The firm has “managed to convince a lot of people that, as a Chinese company, they have a grip on the subtleties of the Chinese language,” said Kaiser Kuo, an Internet consultant and musician. In one ad, Baidu featured a bumbling, inarticulate foreigner in Chinese garb meeting a clever Chinese character who talks circles around the befuddled foreigner.
Baidu has its critics. Many of them think that the company’s ardor for money prompted it to accept payments in return for deleting negative reports. When the Sanlu Group was found to have sold dairy products containing kidney-damaging melamine, critics alleged that Baidu had agreed to filter out relevant pages from its search results, citing a document purporting to describe an agreement between Sanlu and Baidu. Baidu denied the accusations, but the incident damaged the company’s reputation and for a time drove traffic to other sites, according to one competitor.
There have been other controversies as well. In November 2008, China Central Television said Baidu’s paid search service, which let Web sites pay to be listed higher among search results, highlighted links to unlicensed companies that offered medical products or services. CCTV said the sites sold treatments — many of them fake, useless or unlicensed — for cancer, sexually transmitted diseases and other ailments. CCTV also said that consumers were more likely to purchase such products because it wasn’t clear that the product placement had been purchased.

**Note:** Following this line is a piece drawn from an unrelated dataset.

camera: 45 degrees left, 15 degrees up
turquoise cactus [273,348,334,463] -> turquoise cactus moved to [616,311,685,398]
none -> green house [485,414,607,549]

Despite such setbacks, Baidu continues to make gains. It earned $72.2 million in the third quarter last year. Big advertisers include Nike, Intel and other Fortune 500 companies.
It’s a reminder that Baidu’s mission isn’t political or philanthropic: It’s a business.
“For ordinary people, the critical information is not keyhole reports of Zhongnanhai,” said Baidu’s chief product designer Sun, in his blog post last week, referring to the compound where China’s top leaders live, “but the most routine information in economy, culture and technology fields.”
As with the rest of his posting, this observation was also deleted from his blog, but it was reprinted elsewhere.